Lou came, he saw, he forgot his players names in post game interviews. He went from yelling like an angry Teamster to mumbling like a Thorazine-addled Edward G Robinson. He shuffles out of the dugout as if he is guided by his omni-belly to sleepily debate with umpires. There is no base throwing. There is seldom yelling. It was months before he ever even got ejected from a game, in a season that the Cubs started out terribly. In 2007, when the $136 million dollar man, Alfonso Soriano, was making the fans miss Juan Pierre, Lou Angrily declared that Fonsy was a superstar, and superstars don't sit, so there.
Who is this guy? Has Jim Hendry been slipping him muscle relaxers? He was off for a year; did he receive anger management from enema Buddhists? Did the Cubs grab the wrong guy from the old-folks home? This was not the hell-raising ball of rage that was going to whip this team into shape. The Cubs had replaced one doddering mumbler for an even more exhausted veteran. I don't want Lou to manage a baseball team any more than I want my grandmother to run a marathon. I just want to bring him some cocoa and a blanket so he can get some rest. He looks like he needs it.
And he probably deserves it. Lou reached the apex of his managerial career when he won the World Series with the Cincinnati Reds. That was 20 years ago. He was pushing 50 then, so he should probably be retired now. Not poor Sweet Lou. He has been tasked with finally freeing the Cubs of their futility. Asking him to do this is the equivalent of asking Reinhold Messner to climb Olympus Mons sans space suit. It is cruel, unlikely to happen and you wouldn't expect him to survive the journey.
Then, on the other side of town, is Ozzie Guillen. Ozzie is awesome. Even when I was a Cubs fan and Ozzie was on the news talking trash about me, I had to admire the man. He was the kind of manager I have waited for: pissed off and ready to win. The Phil Jacksons of the world can take that zen stuff out West where it belongs. I am from Chicago where we have road rage and mayors made of flop sweat. I want a manager full of piss and vitriol. I want a guy who will hold the pets of under performing players ransom. Ozzie is that anger. Ozzie is fire and brimstone and they both need shock therapy.

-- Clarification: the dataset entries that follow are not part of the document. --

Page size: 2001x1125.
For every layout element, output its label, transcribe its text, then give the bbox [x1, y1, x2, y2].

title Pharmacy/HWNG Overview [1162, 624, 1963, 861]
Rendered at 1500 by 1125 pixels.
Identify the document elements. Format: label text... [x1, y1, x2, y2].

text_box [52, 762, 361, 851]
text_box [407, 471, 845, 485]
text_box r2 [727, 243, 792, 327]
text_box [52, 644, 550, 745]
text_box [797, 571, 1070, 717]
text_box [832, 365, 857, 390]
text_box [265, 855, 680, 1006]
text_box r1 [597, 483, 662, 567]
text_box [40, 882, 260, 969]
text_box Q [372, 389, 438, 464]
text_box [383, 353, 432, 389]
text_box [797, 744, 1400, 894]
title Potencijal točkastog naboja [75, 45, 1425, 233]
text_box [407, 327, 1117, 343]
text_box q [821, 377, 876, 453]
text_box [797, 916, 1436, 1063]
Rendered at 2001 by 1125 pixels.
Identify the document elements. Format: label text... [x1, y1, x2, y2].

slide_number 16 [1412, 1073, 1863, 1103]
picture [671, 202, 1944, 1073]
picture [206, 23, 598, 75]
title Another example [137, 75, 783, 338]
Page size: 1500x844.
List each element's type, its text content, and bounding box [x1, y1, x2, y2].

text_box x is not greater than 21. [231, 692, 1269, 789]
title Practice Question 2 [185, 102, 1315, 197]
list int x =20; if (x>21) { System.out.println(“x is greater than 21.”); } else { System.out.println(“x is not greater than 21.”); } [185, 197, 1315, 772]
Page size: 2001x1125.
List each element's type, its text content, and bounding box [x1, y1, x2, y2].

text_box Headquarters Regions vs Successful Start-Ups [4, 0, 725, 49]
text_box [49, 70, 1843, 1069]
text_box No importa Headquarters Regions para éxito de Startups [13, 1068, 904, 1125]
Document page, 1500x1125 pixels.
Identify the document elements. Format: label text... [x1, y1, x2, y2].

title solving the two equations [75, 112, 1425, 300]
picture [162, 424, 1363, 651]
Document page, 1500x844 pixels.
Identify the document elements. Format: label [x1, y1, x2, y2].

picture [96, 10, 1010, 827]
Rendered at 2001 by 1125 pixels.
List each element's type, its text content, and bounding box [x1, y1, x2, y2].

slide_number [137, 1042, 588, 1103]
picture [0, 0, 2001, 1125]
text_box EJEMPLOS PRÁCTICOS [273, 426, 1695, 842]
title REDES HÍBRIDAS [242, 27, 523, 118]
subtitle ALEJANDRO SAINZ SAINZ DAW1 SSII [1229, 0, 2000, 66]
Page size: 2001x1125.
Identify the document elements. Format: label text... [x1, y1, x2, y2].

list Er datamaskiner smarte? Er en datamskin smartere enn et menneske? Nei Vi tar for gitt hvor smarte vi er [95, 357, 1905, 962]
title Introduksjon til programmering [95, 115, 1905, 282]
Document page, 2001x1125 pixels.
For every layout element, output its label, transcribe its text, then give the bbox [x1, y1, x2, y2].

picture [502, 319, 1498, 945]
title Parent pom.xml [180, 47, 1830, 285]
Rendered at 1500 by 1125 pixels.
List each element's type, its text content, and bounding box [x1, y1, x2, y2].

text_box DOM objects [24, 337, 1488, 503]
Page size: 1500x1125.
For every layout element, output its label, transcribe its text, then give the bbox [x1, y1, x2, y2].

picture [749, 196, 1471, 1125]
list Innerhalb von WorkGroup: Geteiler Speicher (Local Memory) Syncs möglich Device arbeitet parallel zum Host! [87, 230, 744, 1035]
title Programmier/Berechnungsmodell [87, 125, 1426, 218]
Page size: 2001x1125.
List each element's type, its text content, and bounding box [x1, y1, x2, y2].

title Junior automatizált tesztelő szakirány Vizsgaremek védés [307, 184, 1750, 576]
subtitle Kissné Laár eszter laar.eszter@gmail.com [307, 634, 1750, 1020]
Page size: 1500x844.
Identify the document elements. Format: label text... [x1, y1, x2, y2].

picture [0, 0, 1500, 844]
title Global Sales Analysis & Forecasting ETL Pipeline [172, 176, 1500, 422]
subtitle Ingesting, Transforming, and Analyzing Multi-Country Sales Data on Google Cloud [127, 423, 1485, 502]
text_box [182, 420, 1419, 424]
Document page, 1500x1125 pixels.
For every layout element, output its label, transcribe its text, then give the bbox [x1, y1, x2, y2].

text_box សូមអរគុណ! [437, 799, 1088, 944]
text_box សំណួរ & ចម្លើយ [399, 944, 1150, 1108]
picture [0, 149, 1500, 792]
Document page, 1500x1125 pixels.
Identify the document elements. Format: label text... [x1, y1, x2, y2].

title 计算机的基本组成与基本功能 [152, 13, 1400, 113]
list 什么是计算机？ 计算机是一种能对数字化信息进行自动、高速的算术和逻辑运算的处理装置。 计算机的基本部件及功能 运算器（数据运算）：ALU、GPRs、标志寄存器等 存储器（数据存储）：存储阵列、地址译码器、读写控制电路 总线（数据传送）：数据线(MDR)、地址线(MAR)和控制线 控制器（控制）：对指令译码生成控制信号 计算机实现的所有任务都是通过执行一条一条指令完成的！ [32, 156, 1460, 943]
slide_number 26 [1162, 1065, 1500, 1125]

He openly taunts fans. Not just here in Chicago, but all over his division. He is universally reviled by every other baseball fan in the Majors, and by some who root for his ball club. There has never been another human who cares less what people think about him.
Remember when he had his feud with the despicable Jay Mariotti? Mariotti was long known for finding nothing positive about any of our beloved teams, basing his career on being hated. Granted, Ozzie used a lot of words grown men shouldn't use during the episode and was rightly fined, but you had to respect the man for standing up to the professional troll. When it was over, his apology consisted of conceding that Mariotti was "garbage" and he would "die garbage." That was his apology. He was sorry he used a disgraceful word to describe the man, but Mariotti was still trash. Awesome.
Not only is he not afraid to bench whoever he wants, he openly chastises his players all the time. If Lou is this town's Papa Smurf, Ozzie is our Sensei Kreese, showing all that mercy is for the weak. Contreras? Dismissed. Beckham? Benched. Anderson? Ha! Pierzynski? Dissed. All have felt the wrath of Ozzie for not doing their jobs to his standard. Ozzie sweeps the leg.
A lot of people don't like Ozzie, not even on the South Side. They probably shouldn't. It's just that after years of questioning whether the man running the team is sleeping in the dugout or not, it's nice to have a guy you're absolutely sure is alive.